The GTX 1080 is about 2.25 times the speed of the Titan, and the complexity of compute has grown enormously in those three years. To pretend that this does not require a faster link is just being ignorant of the march of technology.
Um, yes, it's still relevant... also the first article does talk about minimum framerate...

I've been doing PCI-e storage for 6 years, building the fastest storage systems on the planet... I know how to utilize pci-e bandwidth and I can tell you that GPUs (at least for gaming) don't use much at all.

You've got a 5GB/sec pipe... where do you think you are going to pull 5GB/sec from? Certainly not any hard drives or SSDs in your system. Maybe if you had two pci-e SSDs to feed it with data, but that's certainly over-kill for any games out there (games designed to be loaded off of a hard drive). Your game certainly doesn't require 5GB/sec worth of compute from your CPU...

For reference, the fastest pci-e storage system I built (back in 2010) does 500GB/sec and 50M IOPS/sec...and it's still running today.

-- Dave
 
Okay, now that I can read the article, Im take it back. 30 Gbps is not going to limit things much.

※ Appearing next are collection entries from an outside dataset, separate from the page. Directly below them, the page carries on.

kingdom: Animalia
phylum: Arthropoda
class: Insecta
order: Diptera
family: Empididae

Begs the question though: if we have all this unused bandwidth just sitting here, why did Nvidia upgrade the SLI bridge instead of doing PCIe SLI?
 
Okay, now that I can read the article, Im take it back. 30 Gbps is not going to limit things much.

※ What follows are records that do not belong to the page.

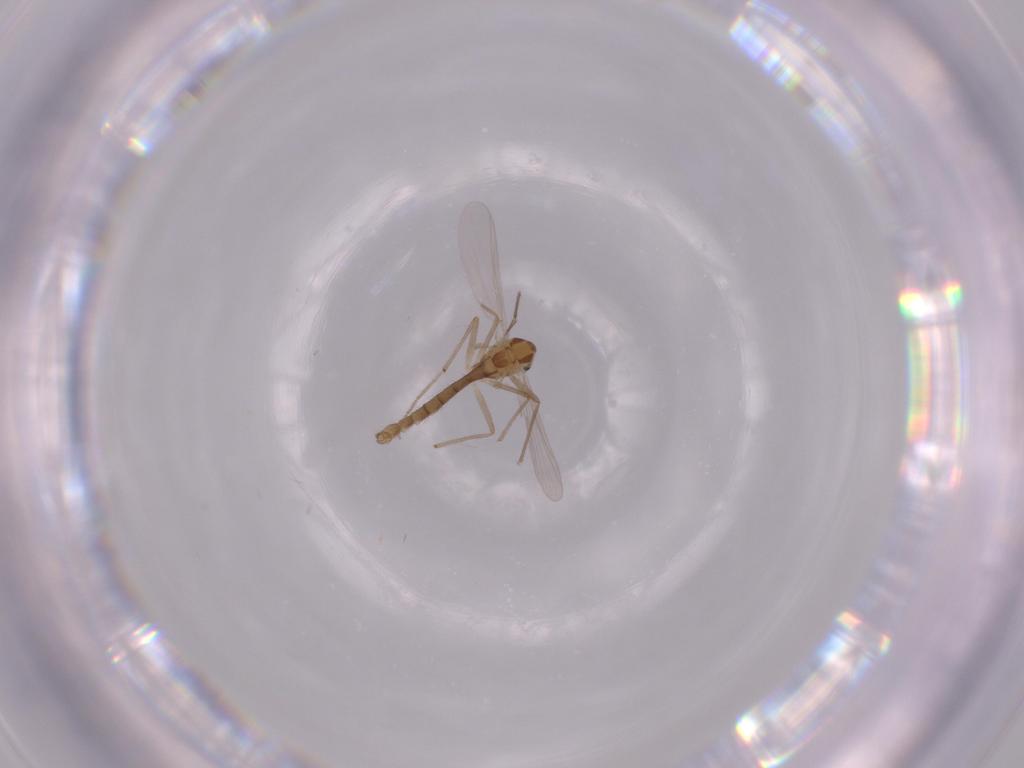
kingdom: Animalia
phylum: Arthropoda
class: Insecta
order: Diptera
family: Chironomidae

Begs the question though: if we have all this unused bandwidth just sitting here, why did Nvidia upgrade the SLI bridge instead of doing PCIe SLI?
If you do it through pci-e, you have to involve the CPU and take a chunk of main memory. That's likely slower than them just developing/maintaining their own protocols/methods...
 
Actually the way AMD sold it, they added a dedicated card to card DMA engine, which minimizes CPU impact.

Go read one of the many XDMA articles written about Hawaii.
 
I'm quite read up on RDMA, but that still requires some host memory... definitely better from a CPU-usage perspective.

We worked directly with NVIDIA to get that setup with our ioDrives so that we could attach a few TB of fast pci-e flash directly to the GPUs. The national labs were very interested in it for some of their compute projects.

-- Dave
 
I've decided to just go straight m.2 -> pcie for the time being.
 
Actually the way AMD sold it, they added a dedicated card to card DMA engine, which minimizes CPU impact.

Go read one of the many XDMA articles written about Hawaii.

Having fine control over data transmission and taking PCIe speed out of the question is likely one of the reasons. I remember reading somewhere that it actually still does transfer some data through the bus, but just the lion's share using the bridges. Making it so that the end-user's PCIe generation won't matter is also a consideration.